AN EVENING WITH FRAN LEBOWITZ

Concert Hall, Sydney Opera House, February 13

8/10

Fran Lebowitz. Photo: Brigitte Lacombe. Top Photo: Bill Hayes

Fran Lebowitz is a blocked writer who earns a living from talking. Writers’ festivals have made the talking writer a routine phenomenon, but generally you’d be better spending that time reading their books. Lebowitz is different. Her decades-long writer’s block has made speaking her de facto art form. Although a natural raconteur, more crucial is her perspective.

When we escape the awkward phase where Benjamin Law quizzes her from the stage, we remain at the mercy of the quality of  previously submitted audience questions, but she keeps salvaging the situation. Asked, for instance, what true happiness is, she fires back, “I’ll let you know when it happens.”

A committed smoker, Lebowitz says her greatest accomplishment is not killing anyone on long-haul flights. Aiding her cause would be separate aircraft for children, which would be economical for the airlines because there’d be no seats.

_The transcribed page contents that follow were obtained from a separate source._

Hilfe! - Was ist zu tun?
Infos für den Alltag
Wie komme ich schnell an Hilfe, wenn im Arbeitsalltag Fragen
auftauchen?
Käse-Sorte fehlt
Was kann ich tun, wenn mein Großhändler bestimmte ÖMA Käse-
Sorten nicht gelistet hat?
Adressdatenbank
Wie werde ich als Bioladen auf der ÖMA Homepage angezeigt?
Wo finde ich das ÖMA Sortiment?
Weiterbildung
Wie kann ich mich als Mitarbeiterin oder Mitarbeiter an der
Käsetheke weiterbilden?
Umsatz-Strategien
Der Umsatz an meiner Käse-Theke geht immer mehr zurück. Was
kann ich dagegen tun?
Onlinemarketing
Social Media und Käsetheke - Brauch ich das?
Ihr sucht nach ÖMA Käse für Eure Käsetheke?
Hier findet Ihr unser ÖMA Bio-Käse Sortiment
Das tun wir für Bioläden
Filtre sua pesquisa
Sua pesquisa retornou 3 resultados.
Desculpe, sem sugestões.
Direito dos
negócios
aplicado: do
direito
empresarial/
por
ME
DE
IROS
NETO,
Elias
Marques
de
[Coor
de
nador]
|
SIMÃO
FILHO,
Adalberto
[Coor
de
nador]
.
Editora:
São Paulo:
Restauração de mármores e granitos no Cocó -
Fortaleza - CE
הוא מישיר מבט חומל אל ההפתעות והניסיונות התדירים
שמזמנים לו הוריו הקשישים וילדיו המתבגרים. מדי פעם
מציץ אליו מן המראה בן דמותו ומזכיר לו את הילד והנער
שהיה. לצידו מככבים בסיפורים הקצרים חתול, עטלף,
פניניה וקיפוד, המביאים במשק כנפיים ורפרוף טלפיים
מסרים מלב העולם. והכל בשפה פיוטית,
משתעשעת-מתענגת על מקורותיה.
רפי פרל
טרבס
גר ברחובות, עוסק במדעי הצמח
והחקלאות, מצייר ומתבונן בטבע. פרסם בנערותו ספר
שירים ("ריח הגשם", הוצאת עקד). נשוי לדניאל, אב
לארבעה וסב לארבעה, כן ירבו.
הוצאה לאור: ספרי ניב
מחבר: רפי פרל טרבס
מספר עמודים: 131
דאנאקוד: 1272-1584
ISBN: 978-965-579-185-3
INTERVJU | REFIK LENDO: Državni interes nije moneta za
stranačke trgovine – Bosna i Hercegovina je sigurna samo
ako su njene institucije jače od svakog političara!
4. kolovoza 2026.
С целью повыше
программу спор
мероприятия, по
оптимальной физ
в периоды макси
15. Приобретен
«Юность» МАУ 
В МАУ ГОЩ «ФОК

Fran is the antidote to a world suffocating in wellness theories, positivity and optimism. No cynic, she’s a heroic sceptic who elevates sarcasm to a higher form of wit. She speaks so rapidly that it’s as if her mouth races to keep pace with her brain, and meanwhile her hands share the job of communication, her long index finger carving the air with lethal intent – this being the woman who says, “It’s very important to remember everything – if you are a vengeful person.”

Photo: Brigitte Lacombe.

She’s the best sort of Luddite: it’s not that she fears smartphones, computers of microwave ovens; she just can’t see how they’d improve her life – especially after she sat next to a man who spent an entire flight playing a game on his phone, which, it seemed to her, “looked like he was murdering fruit”.

Trump, of course, is lacerated into the nothing he is for fellow New Yorkers, the Republicans are “mean and stupid” and the Supreme Court “an insult to Motown”. But she speaks with love and reverence of the late writer Toni Morrison, who had the “most humanity” of anyone she’s known.

She describes having no children as “the best thing you can do for the environment”. “Whatever the problem, it’s humans,” she says. Artificial intelligence? “I’m really not worried about AI. I’m worried about human intelligence.” Her legacy? “People who are worried about their legacy are people who don’t understand what death means.”